The Wall Street Journal/NBC News/Marist Poll surveys of likely voters released Friday show Mr. Obama maintaining a foothold little changed from four weeks ago, when the Journal surveyed voters in both states just after Mr. Romney’s strong debate performance in Denver.
The surveys found the two battling neck-and-neck in Florida, with Mr. Obama drawing 49% support among likely voters to Mr. Romney’s 47%.
Mr. Obama held a firmer lead in Ohio—51% to 45%, unchanged from mid-October—where the relatively more buoyant economy and the federal bailout of the auto industry appear to have solidified his support among a wide swath of voters.
In both states, Mr. Obama got high marks from all sides for his management of recovery efforts after the storm Sandy hit the East Coast. That tracks an array of polls taken in the past week suggesting that Mr. Romney’s rise may have flattened out just before Sandy landed, an event that sucked national attention away from the campaign trail. In the Florida and Ohio polls, even a majority of Republican voters approved of Mr. Obama’s handling of the storm’s aftermath.
But conservatives like Michael Barone are still trying to create their own reality. He predicts Romney will carry North Carolina, Florida, Ohio, Virginia, Colorado, New Hampshire, Iowa, Wisconsin, Pennsylvania!

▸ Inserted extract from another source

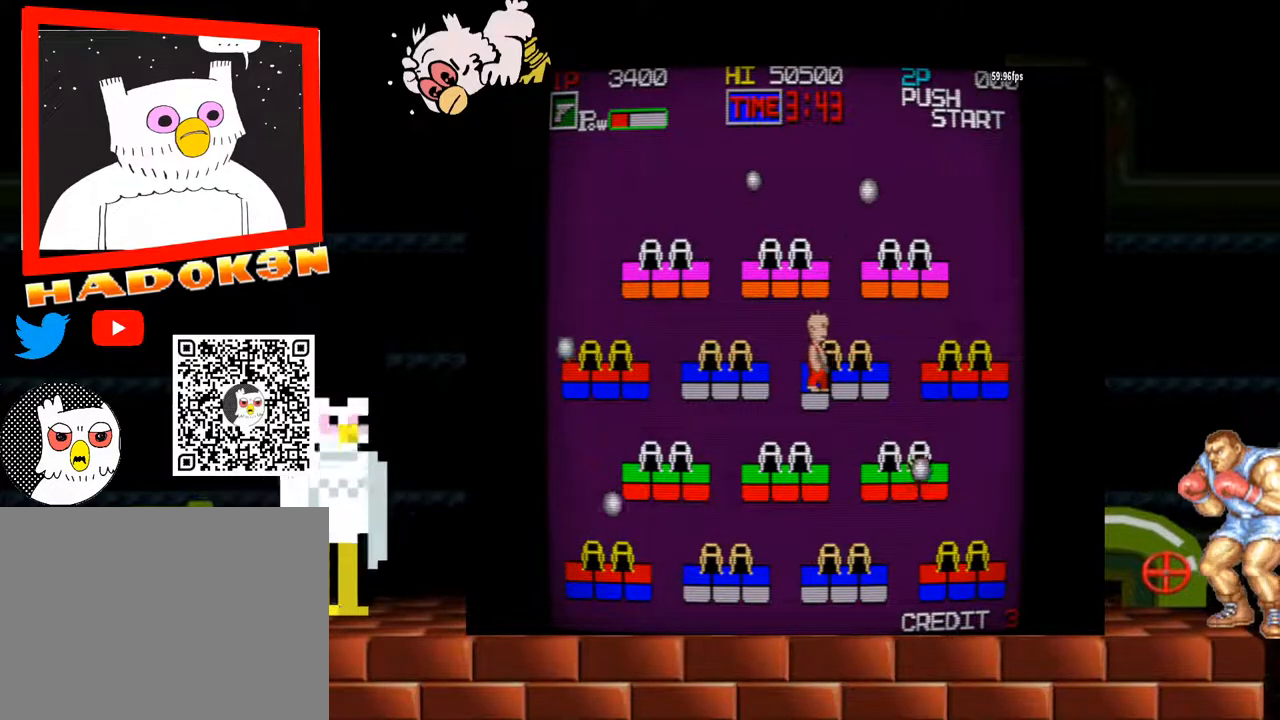
{"buttons": ["B"], "left_stick": "center", "events": [[167, "B", "down"], [233, "B", "up"], [300, "B", "down"], [333, "B", "up"], [400, "B", "down"], [467, "B", "up"], [500, "B", "down"]]}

We’ll see on Tuesday. But Jonathan Chait notes the signs that Republican “poll deniers” are beginning to face reality.
You may have noticed that the election is getting extremely close, and President Obama’s electoral college lead appears pretty solid. One lagging indicator of the state of the race is the rate at which conservative pundits begin edging slowly out of the Mitt Romney bunker and admitting that maybe the polls aren’t skewed. Dick Morris, last seen predicting a Romney landslide, still insists Romney is likely to win, but now sees “sudden danger signs.” Jennifer Rubin opens a paean to the beautiful poetry of Romney’s closing message by observing, “If Mitt Romney wins Wisconsin, it may be because of the speech. If he loses the election it might be argued it was because he didn’t give that speech at the convention.”

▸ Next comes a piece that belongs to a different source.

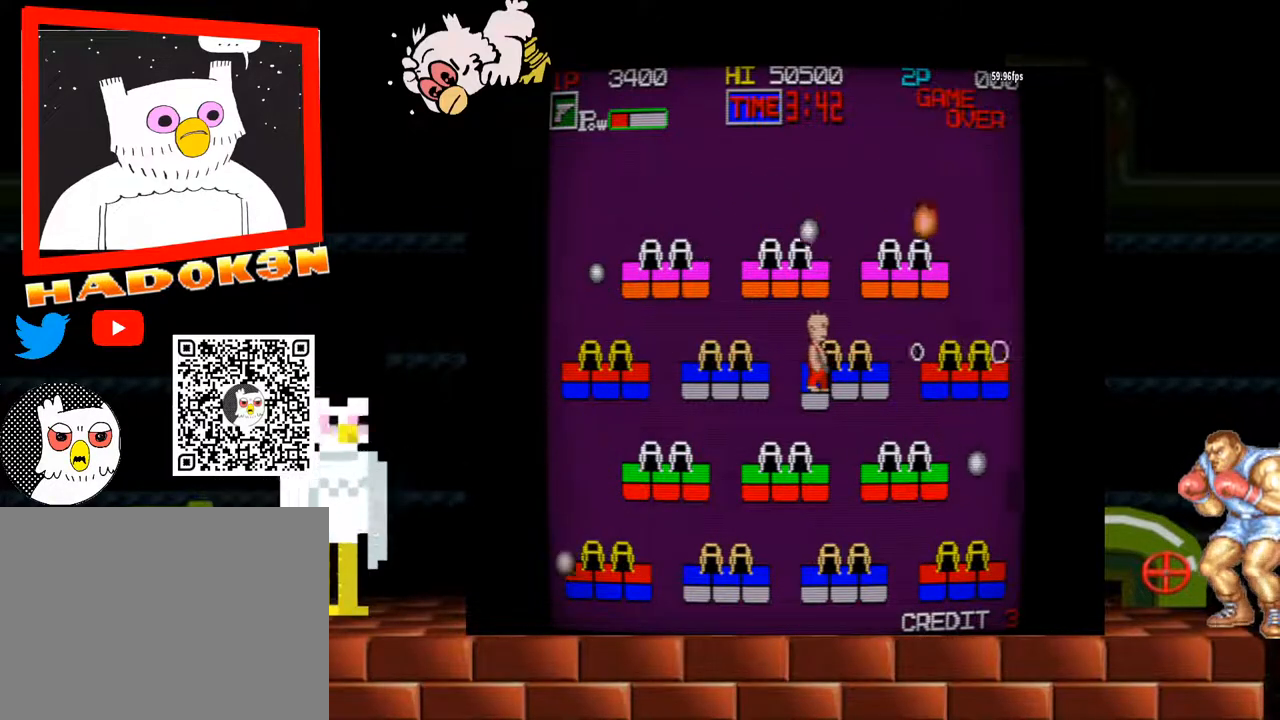
{"buttons": ["B"], "left_stick": "center", "events": [[67, "B", "up"], [100, "B", "down"], [133, "B", "up"], [167, "B", "down"], [233, "B", "up"], [267, "B", "down"], [367, "B", "up"], [400, "B", "down"], [467, "B", "up"], [500, "B", "down"]]}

Sorry for my obsessive focus on the election today. I’ll end with a think piece (still election related) by Rick Perlstein, highly recommended by Paul Krugman. It’s called The Long Con: Mail Order Conservatism. It’s too long and involved to excerpt, but here’s what Krugman says about the piece:
The estimable Rick Perlstein has a fascinating essay about the seamless continuum from direct-mail marketing scams to direct-mail right-wing fundraising, and from there to the whole character of modern movement conservatism. Go read. I didn’t know, for example, that heroes of direct-mail fundraising like Richard Viguerie ended up delivering hardly any of the money to political causes; somehow it ended up swallowed by overhead, otherwise known as the fundraisers themselves….
Remember how Rove and others were supposed to raise vast sums from billionaires and corporations, then totally saturate the country with GOP messaging, drowning out Obama’s message? Well, they certainly raised a lot of money, and ran a lot of ads. But in terms of actual number of ads the battle has been, if anything, an Obama advantage. And while we don’t know what will happen on Tuesday, state-level polls suggest both that Obama is a strong favorite and, much more surprising, that Democrats are overwhelmingly favored to hold the Senate in a year when the number of seats at risk was supposed to spell doom….
Well, what if we’ve been misunderstanding Rove? We’ve been seeing him as a man dedicated to helping angry right-wing billionaires take over America. But maybe he’s best thought of instead as an entrepreneur in the business of selling his services to angry right-wing billionaires, who believe that he can help them take over America. It’s not the same thing.
So was it all just about making money for Rove? What did Romney expect to get out of all this?